* [What is needed]
Answer these questions about the passage on optimization in hydrogen and bioenergy planning.
1. What energy source did Kim and Kim (2017) use for their renewable hydrogen supply system?
2. Which two models did Li et al. (2020) integrate to generate a new formulation?
3. In the problem considered by Üster and Memişoğlu (2018), what was uncertain?

In addition to considering the aforementioned evaluation of the gasification process, industries need to convert the operations of a plant/system into an efficient system in terms of utilization of energy, resources, and materials. Hence, one method is to find the optimal operating conditions to minimize the cost of the production/operation. Optimization can be applied to search for the optimal conditions and geometric parameters that provide extremes of the selected objective functions in the frame of previously defined constraints For instance, Woo et al. (2016) presented a new optimization-based approach for the design and operation of a renewable hydrogen system from various types of biomass. More recently, Li et al. (2020) focused on developing a mathematical model that covers the entire hydrogen supply network. The classical hydrogen supply chain network design model was integrated with the hydrogen fueling station planning model to generate a new formulation. Kim and Kim (2017) developed a new optimization-based approach for the strategic planning of a renewable hydrogen supply system using onshore and offshore wind energy. In addition to the above macro-scale planning model, there exists a micro-level operation management model. Let us consider the inventory control model as an example. Memişoğlu and Üster (2016) considered the planning and design of an extended supply chain for bioenergy networks in an integrated fashion while simultaneously addressing strategic and tactical decisions pertaining to location, production, inventory, and distribution in a multi-period planning horizon setting. As another example, Üster and Memişoğlu (2018) considered an integrated supply pricing and biomass logistics network design problem in which the yield rates were uncertain.

* [Information provided]
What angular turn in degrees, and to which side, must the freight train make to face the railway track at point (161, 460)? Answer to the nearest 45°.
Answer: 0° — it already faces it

==

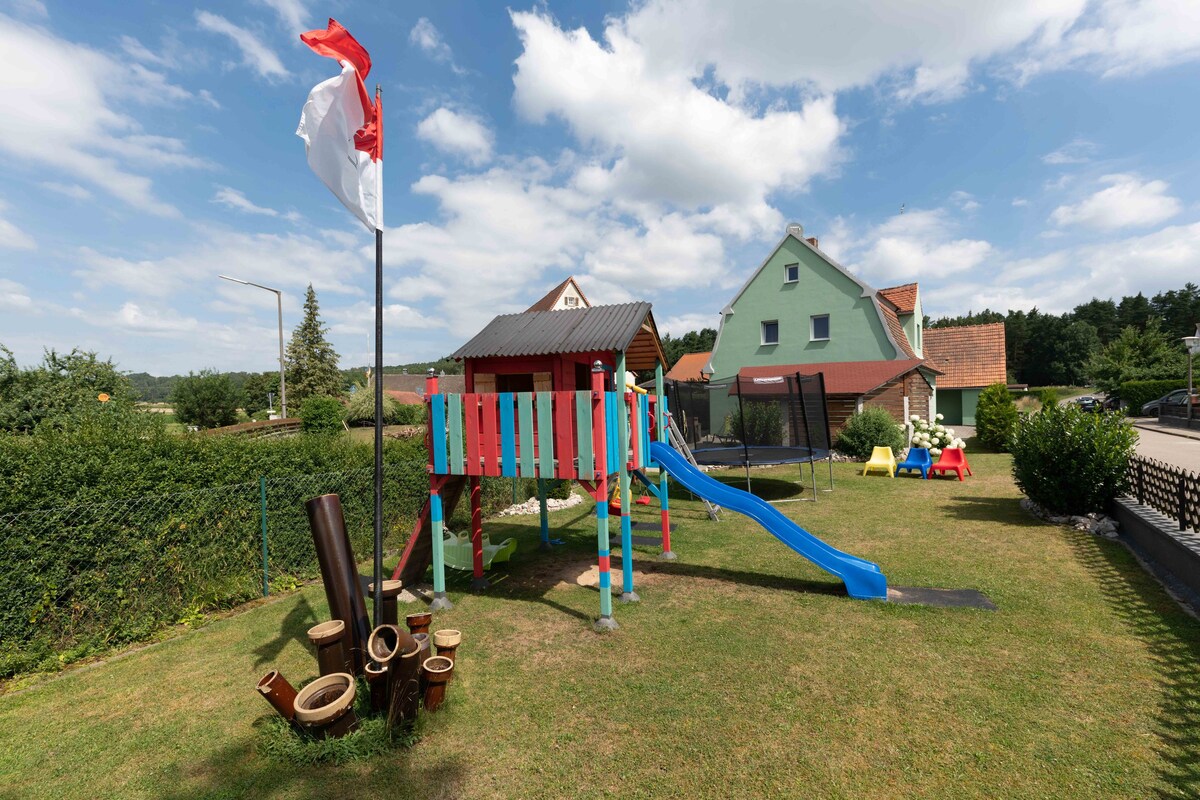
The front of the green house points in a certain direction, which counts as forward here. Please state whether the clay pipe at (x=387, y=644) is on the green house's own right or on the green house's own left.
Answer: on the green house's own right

* [Your solution]
1. Onshore and offshore wind energy.
2. The classical hydrogen supply chain network design model and the hydrogen fueling station planning model.
3. The yield rates.